*Directions for this task:*
Images in the entries are to be skipped, and everything else is to be written out exactly.

*Records supplied:*

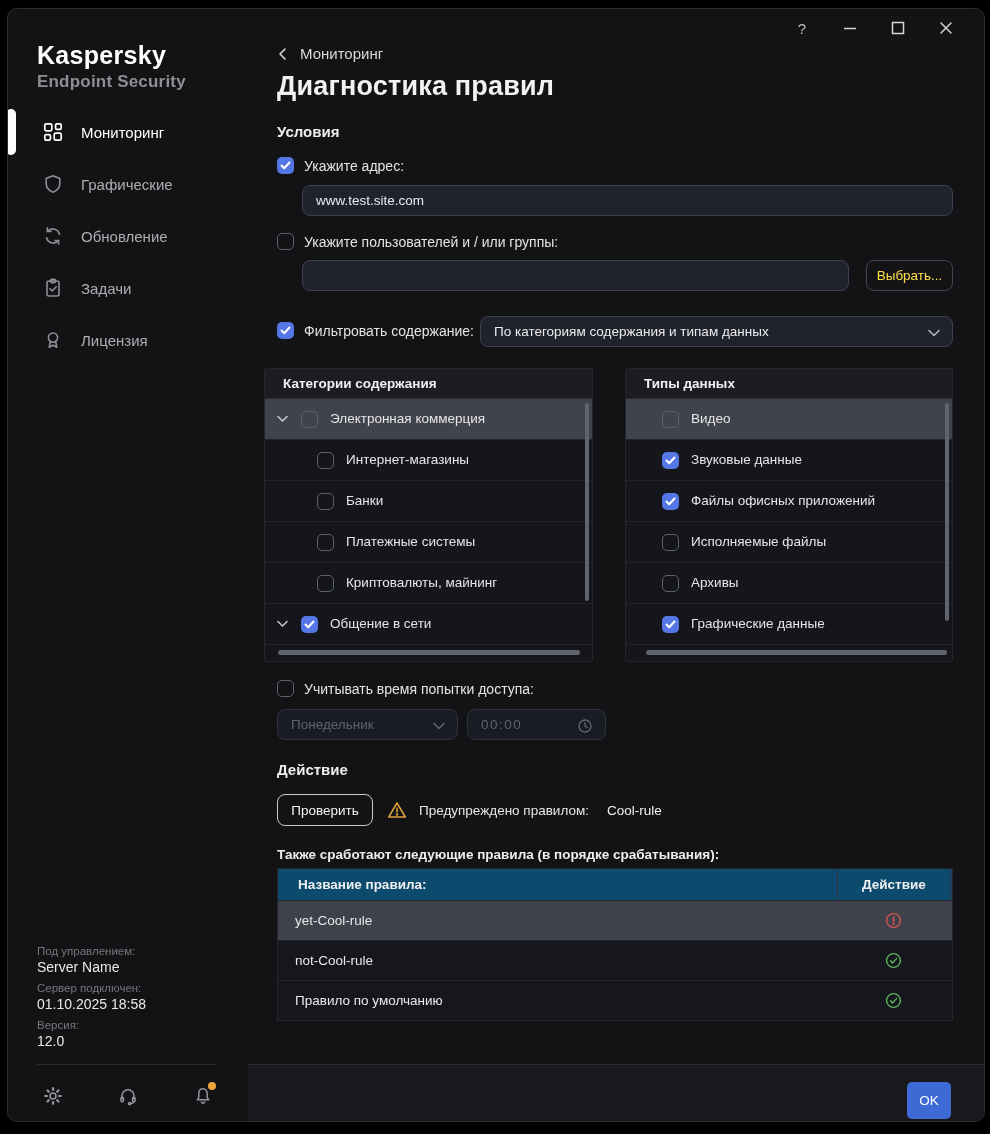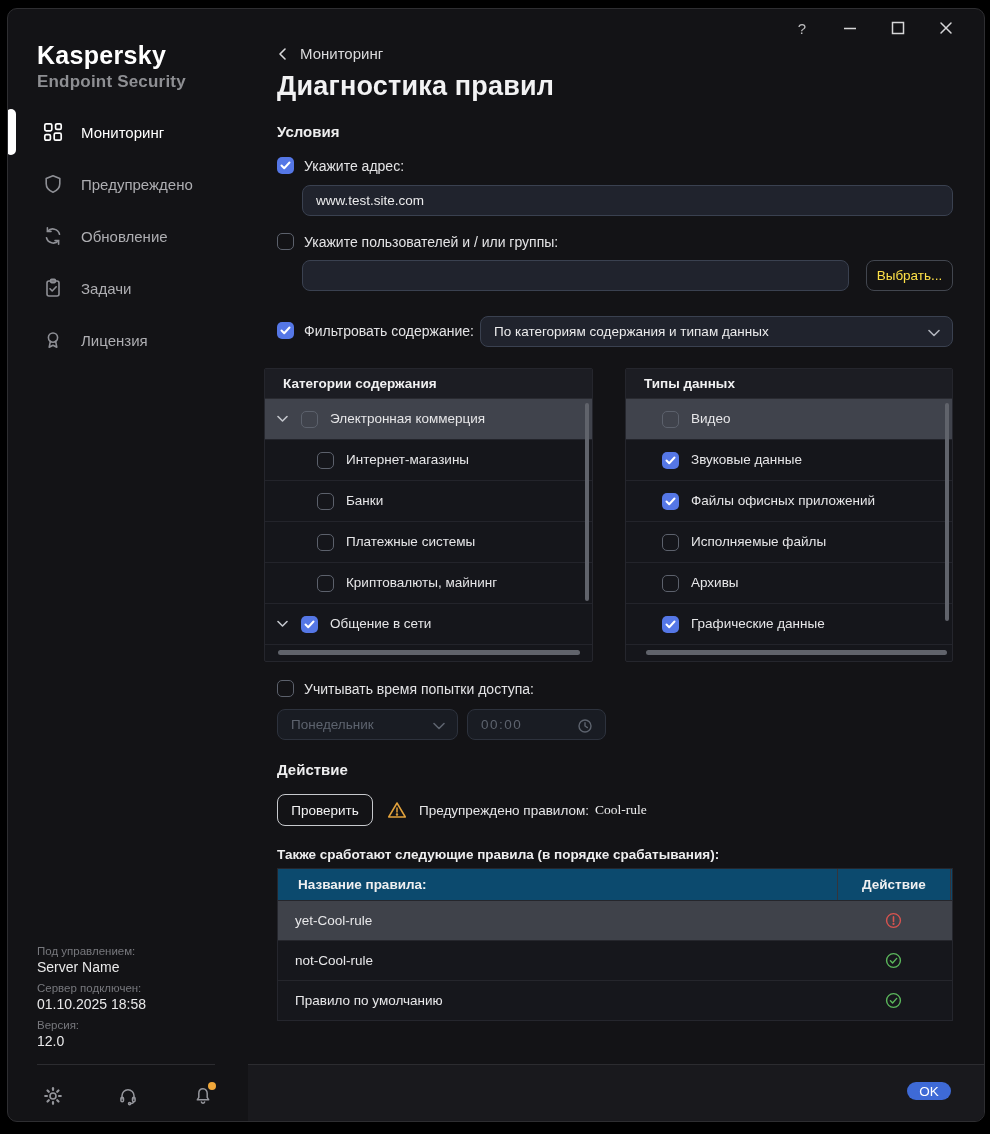--- a/index.html
+++ b/index.html
@@ -136,7 +136,7 @@
           <path d="M10 1.8 L16.8 4.5 V9.8 C16.8 13.9 13.9 16.7 10 18.2 C6.1 16.7 3.2 13.9 3.2 9.8 V4.5 Z"></path>
         </svg>
       </span>
-      <span class="nav-label">Предупреждено</span>
+      <span class="nav-label">Графические</span>
     </div>
     <div class="nav-item" style="top:201px">
       <span class="nav-icon">

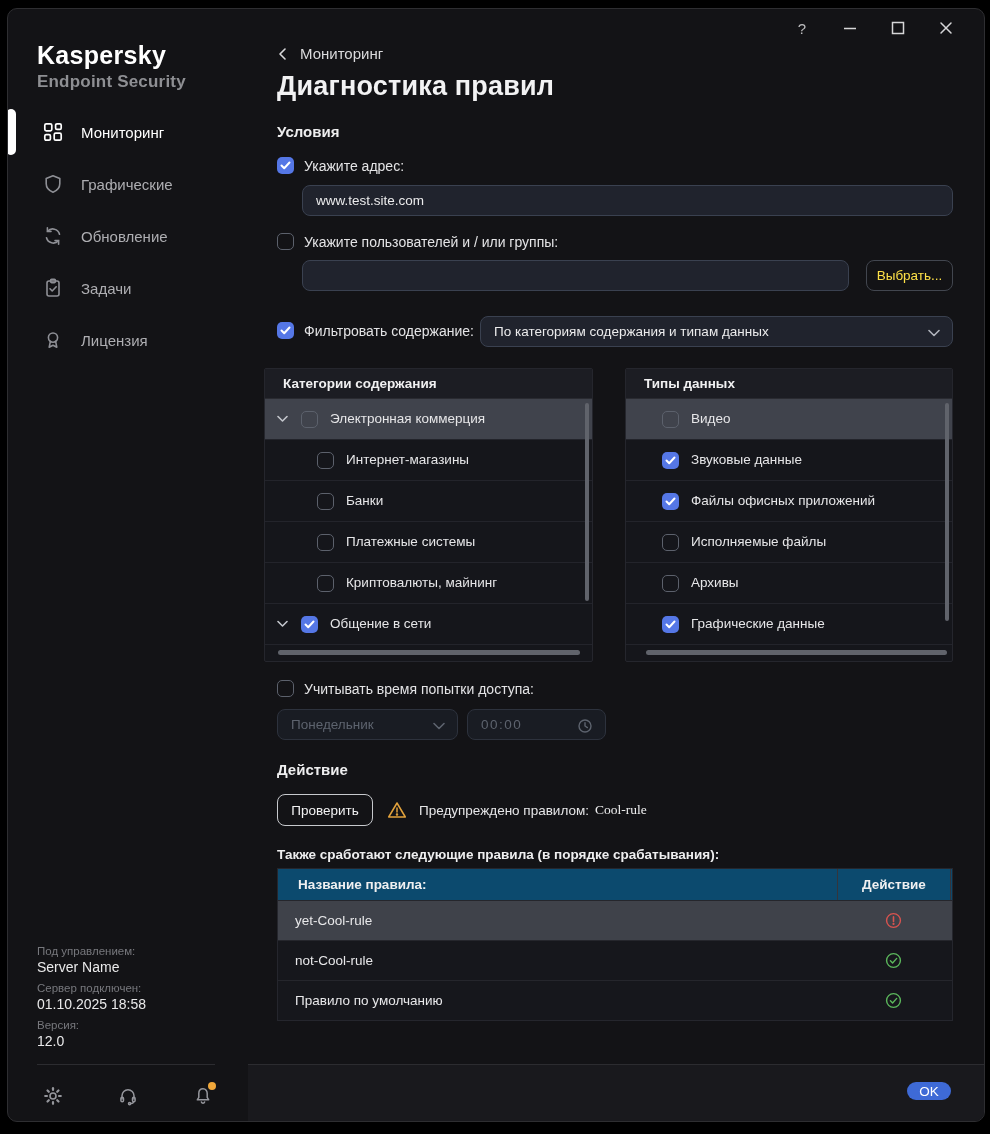--- a/index.html
+++ b/index.html
@@ -67,7 +67,7 @@
   .btn-check { width:96px; height:32px; border:1px solid #c7c9cd; border-radius:8px; background:transparent; color:#f2f2f3; font-size:13.5px; display:flex; align-items:center; justify-content:center; cursor:pointer; }
   .warn-ic { margin-left:14px; display:flex; align-items:center; }
   .action-msg { margin-left:12px; font-size:13.5px; color:#e6e6e8; }
-  .action-rule { margin-left:6px; font-size:13.5px; color:#f0f0f1;font-family:Liberation Serif, serif; }
+  .action-rule { margin-left:18px; font-size:13.5px; color:#f0f0f1; }
   .table-caption { position:absolute; left:269px; top:838px; font-size:13.5px; font-weight:700; color:#eeeeef; }
 
   

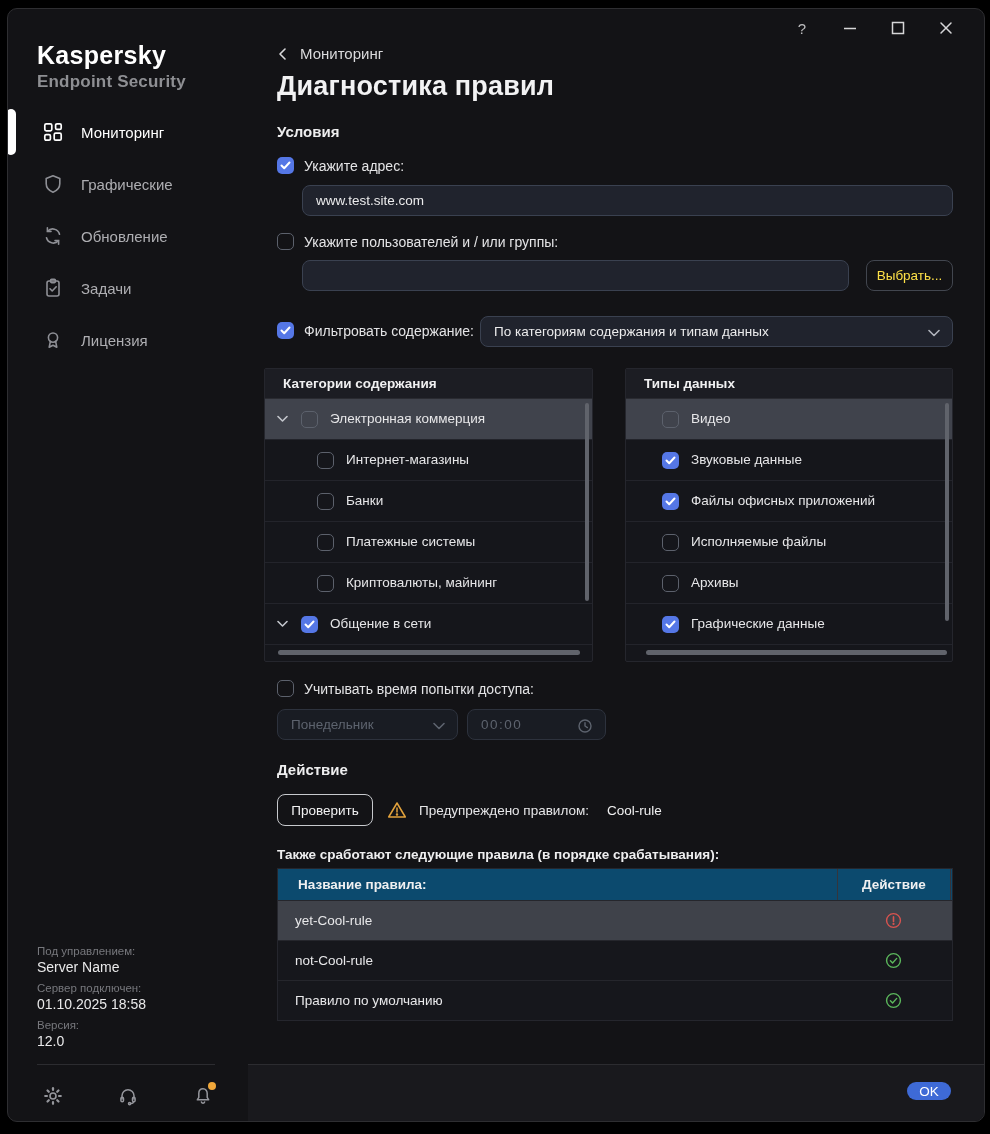--- a/index.html
+++ b/index.html
@@ -83,7 +83,7 @@
 
   
   .footer { position:absolute; left:240px; right:0; top:1055px; bottom:0; background:#19191d; border-top:1px solid #2c2c30; }
-  .btn-ok { position:absolute; right:33px; top:17px; width:44px; height:18px; background:#3e6ad6; border:none; border-radius:10px; color:#fff; font-size:13.5px; display:flex; align-items:center; justify-content:center; cursor:pointer; }
+  .btn-ok { position:absolute; right:33px; top:17px; width:44px; height:37px; background:#3e6ad6; border:none; border-radius:5px; color:#fff; font-size:13.5px; display:flex; align-items:center; justify-content:center; cursor:pointer; }
 
   svg { display:block; }
 </style>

*Output of the task:*
--- a/index.html
+++ b/index.html
@@ -136,7 +136,7 @@
           <path d="M10 1.8 L16.8 4.5 V9.8 C16.8 13.9 13.9 16.7 10 18.2 C6.1 16.7 3.2 13.9 3.2 9.8 V4.5 Z"></path>
         </svg>
       </span>
-      <span class="nav-label">Предупреждено</span>
+      <span class="nav-label">Графические</span>
     </div>
     <div class="nav-item" style="top:201px">
       <span class="nav-icon">

--- a/index.html
+++ b/index.html
@@ -67,7 +67,7 @@
   .btn-check { width:96px; height:32px; border:1px solid #c7c9cd; border-radius:8px; background:transparent; color:#f2f2f3; font-size:13.5px; display:flex; align-items:center; justify-content:center; cursor:pointer; }
   .warn-ic { margin-left:14px; display:flex; align-items:center; }
   .action-msg { margin-left:12px; font-size:13.5px; color:#e6e6e8; }
-  .action-rule { margin-left:6px; font-size:13.5px; color:#f0f0f1;font-family:Liberation Serif, serif; }
+  .action-rule { margin-left:18px; font-size:13.5px; color:#f0f0f1; }
   .table-caption { position:absolute; left:269px; top:838px; font-size:13.5px; font-weight:700; color:#eeeeef; }
 
   

--- a/index.html
+++ b/index.html
@@ -83,7 +83,7 @@
 
   
   .footer { position:absolute; left:240px; right:0; top:1055px; bottom:0; background:#19191d; border-top:1px solid #2c2c30; }
-  .btn-ok { position:absolute; right:33px; top:17px; width:44px; height:18px; background:#3e6ad6; border:none; border-radius:10px; color:#fff; font-size:13.5px; display:flex; align-items:center; justify-content:center; cursor:pointer; }
+  .btn-ok { position:absolute; right:33px; top:17px; width:44px; height:37px; background:#3e6ad6; border:none; border-radius:5px; color:#fff; font-size:13.5px; display:flex; align-items:center; justify-content:center; cursor:pointer; }
 
   svg { display:block; }
 </style>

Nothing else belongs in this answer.